The Wall Street Journal first reported on the suspected plot.
Polish authorities have arrested four people and are searching for two more in connection to the case, according to government officials and Polish media.
DHL said in an email that it is “aware of two recent incidents involving shipments in our network” and cooperating with investigators.
The U.S. Transportation Security Administration said it has bolstered air cargo screening over the past several months.
A U.S. official said federal authorities remain vigilant against threats to aviation and air cargo systems but added: “At this time, there is no current active threat targeting U.S.-bound flights.”
The White House National Security Council and the CIA declined to comment.
German and British authorities previously said they were investigating suspected Russian sabotage in two incidents in July. A package en route to an aircraft exploded at a DHL logistics center in Leipzig before a scheduled flight. And also in July, a package burst into flames at a DHL center in Birmingham, England.
The packages contained electric massagers that contained a magnesium-based flammable substance, the Western official said.
Poland’s national prosecutor’s office said the saboteurs’ goal was “to test the transfer channel for such parcels, which were ultimately to be sent to the United States of America and Canada.”
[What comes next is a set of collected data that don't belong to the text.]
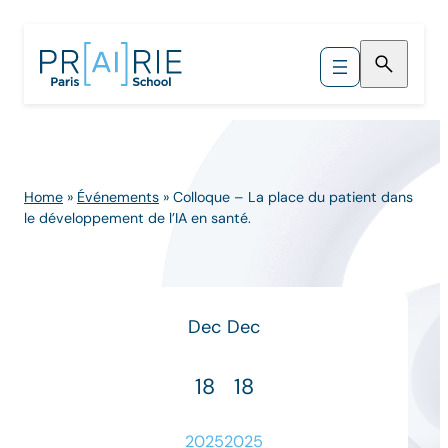
Skip
to
content
Home
»
Événements
»
Colloque – La place du patient dans
le développement de l’IA en santé.
Dec
Dec
18
18
2025
2025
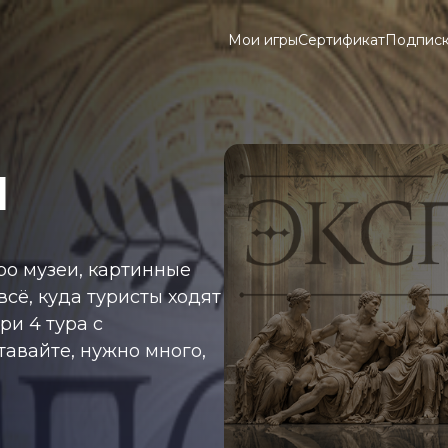
Мои игры
Сертификат
Подпис
ы
ро музеи, картинные
всё, куда туристы ходят
ри 4 тура с
тавайте, нужно много,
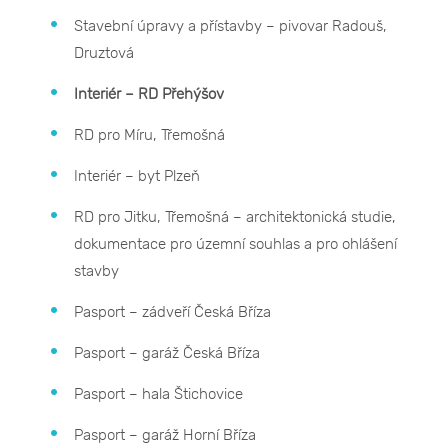
Stavební úpravy a přístavby – pivovar Radouš,
Druztová
Interiér – RD Přehýšov
RD pro Míru, Třemošná
Interiér – byt Plzeň
RD pro Jitku, Třemošná – architektonická studie,
dokumentace pro územní souhlas a pro ohlášení
stavby
Pasport – zádveří Česká Bříza
Pasport – garáž Česká Bříza
Pasport – hala Štichovice
Pasport – garáž Horní Bříza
Last month, Thomas Haldenwang, the head of Germany’s domestic intelligence service, told German lawmakers that it was sheer luck that one of the booby-trapped packages set off a fire on the ground.
“Here it was just a lucky coincidence that the package caught fire on the ground and not during the flight of the plane,” Haldenwang said, calling the incident “a particularly great danger. “
U.K. counterterrorism police investigating the incident declined to comment on the DHL cases.
In recent months, U.S., British, German and other European officials have accused Russia of organizing an increasingly aggressive sabotage campaign aimed at undermining and disrupting Western assistance to Ukraine.
The attempted sabotage has included a plot to bomb or set fire to military bases in Germany, attempts to hack and disrupt Europe’s railway signal network and the jamming of GPS systems for civil aviation, according to European and British authorities. The physical sabotage efforts have coincided with a concerted disinformation campaign by Moscow to weaken political support for Kyiv in the West, officials say.
The director of the U.K.’s MI5 domestic intelligence agency, Ken McCallum, said on Oct. 8 that Russia has turned to private intelligence operatives and criminals to do “their dirty work.”
Russia’s GRU military intelligence service “in particular is on a sustained mission to generate mayhem on British and European streets: we’ve seen arson, sabotage and more. Dangerous actions conducted with increasing recklessness,” McCallum said.
Russia has repeatedly rejected allegations from Western countries that it is orchestrating a sabotage campaign in Europe.